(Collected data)
^^^^^^^^

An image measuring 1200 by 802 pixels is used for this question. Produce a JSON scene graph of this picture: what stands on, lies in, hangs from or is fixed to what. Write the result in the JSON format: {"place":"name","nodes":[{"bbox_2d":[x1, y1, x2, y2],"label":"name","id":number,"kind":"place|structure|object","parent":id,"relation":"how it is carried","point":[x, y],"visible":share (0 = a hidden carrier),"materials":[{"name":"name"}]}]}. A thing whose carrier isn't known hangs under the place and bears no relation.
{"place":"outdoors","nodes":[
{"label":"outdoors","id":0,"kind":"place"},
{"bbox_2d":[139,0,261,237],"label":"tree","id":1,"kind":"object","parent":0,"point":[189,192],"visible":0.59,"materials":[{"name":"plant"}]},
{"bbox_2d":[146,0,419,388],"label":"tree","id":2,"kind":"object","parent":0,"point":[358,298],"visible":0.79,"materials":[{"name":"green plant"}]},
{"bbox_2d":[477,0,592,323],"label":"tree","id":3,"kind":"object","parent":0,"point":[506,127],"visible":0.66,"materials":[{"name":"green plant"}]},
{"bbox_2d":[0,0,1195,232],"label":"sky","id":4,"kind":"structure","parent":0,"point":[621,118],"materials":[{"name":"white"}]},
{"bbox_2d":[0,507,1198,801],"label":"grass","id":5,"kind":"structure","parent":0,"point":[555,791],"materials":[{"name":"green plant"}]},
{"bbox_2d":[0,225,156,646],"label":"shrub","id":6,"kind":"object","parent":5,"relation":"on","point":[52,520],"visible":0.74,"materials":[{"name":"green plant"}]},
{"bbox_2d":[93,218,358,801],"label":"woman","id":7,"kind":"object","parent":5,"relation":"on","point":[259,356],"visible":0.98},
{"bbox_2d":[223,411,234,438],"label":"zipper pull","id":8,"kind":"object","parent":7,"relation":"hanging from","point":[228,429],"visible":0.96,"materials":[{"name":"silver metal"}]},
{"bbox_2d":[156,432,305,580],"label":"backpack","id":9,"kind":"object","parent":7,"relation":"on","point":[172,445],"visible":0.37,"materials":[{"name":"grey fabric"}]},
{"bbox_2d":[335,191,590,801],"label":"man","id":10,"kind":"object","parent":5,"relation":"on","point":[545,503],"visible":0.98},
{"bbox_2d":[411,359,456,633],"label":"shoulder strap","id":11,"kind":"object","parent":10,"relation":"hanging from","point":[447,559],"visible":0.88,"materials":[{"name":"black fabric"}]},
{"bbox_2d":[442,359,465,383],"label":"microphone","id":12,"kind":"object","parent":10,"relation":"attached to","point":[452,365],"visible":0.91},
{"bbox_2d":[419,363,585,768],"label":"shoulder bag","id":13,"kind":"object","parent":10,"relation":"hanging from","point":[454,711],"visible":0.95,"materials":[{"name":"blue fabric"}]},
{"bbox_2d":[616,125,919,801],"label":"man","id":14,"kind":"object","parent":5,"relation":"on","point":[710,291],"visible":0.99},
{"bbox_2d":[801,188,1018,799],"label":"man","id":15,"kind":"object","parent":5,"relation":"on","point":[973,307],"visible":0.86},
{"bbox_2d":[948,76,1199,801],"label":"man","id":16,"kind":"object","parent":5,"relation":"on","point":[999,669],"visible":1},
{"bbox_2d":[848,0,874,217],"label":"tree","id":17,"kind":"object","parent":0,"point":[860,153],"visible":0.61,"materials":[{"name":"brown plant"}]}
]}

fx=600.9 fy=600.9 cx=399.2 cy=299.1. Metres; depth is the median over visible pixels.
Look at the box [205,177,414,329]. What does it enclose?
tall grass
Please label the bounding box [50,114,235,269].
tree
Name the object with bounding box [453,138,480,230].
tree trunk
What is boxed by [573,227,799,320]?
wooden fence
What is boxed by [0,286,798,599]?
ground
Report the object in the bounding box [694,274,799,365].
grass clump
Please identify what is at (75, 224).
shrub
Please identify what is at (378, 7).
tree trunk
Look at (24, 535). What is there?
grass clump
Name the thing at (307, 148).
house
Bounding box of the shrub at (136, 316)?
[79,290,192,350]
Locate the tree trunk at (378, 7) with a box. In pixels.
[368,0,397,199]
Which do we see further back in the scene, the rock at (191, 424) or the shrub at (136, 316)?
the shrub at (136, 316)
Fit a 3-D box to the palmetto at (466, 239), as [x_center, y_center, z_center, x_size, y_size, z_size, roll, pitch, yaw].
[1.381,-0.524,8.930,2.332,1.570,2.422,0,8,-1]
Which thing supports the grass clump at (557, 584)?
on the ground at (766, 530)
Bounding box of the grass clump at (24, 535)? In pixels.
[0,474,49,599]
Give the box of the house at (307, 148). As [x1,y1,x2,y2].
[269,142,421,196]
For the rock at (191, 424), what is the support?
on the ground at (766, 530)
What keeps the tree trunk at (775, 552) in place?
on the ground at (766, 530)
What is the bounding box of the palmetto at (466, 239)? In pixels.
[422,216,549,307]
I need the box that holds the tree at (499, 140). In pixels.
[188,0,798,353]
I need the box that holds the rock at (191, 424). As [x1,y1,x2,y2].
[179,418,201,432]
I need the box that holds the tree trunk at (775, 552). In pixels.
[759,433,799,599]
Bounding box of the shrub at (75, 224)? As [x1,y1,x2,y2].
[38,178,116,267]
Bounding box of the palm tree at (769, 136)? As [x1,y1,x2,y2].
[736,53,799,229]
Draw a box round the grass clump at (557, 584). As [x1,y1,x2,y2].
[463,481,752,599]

^^^^^^^^

Exactly the lines from the one holding "I need the box that holds the tree at" through the end of the records above are to be returned, and nothing else.

I need the box that holds the tree at (499, 140). In pixels.
[188,0,798,353]
I need the box that holds the rock at (191, 424). As [x1,y1,x2,y2].
[179,418,201,432]
I need the box that holds the tree trunk at (775, 552). In pixels.
[759,433,799,599]
Bounding box of the shrub at (75, 224)? As [x1,y1,x2,y2].
[38,178,116,267]
Bounding box of the palm tree at (769, 136)? As [x1,y1,x2,y2].
[736,53,799,229]
Draw a box round the grass clump at (557, 584). As [x1,y1,x2,y2].
[463,481,752,599]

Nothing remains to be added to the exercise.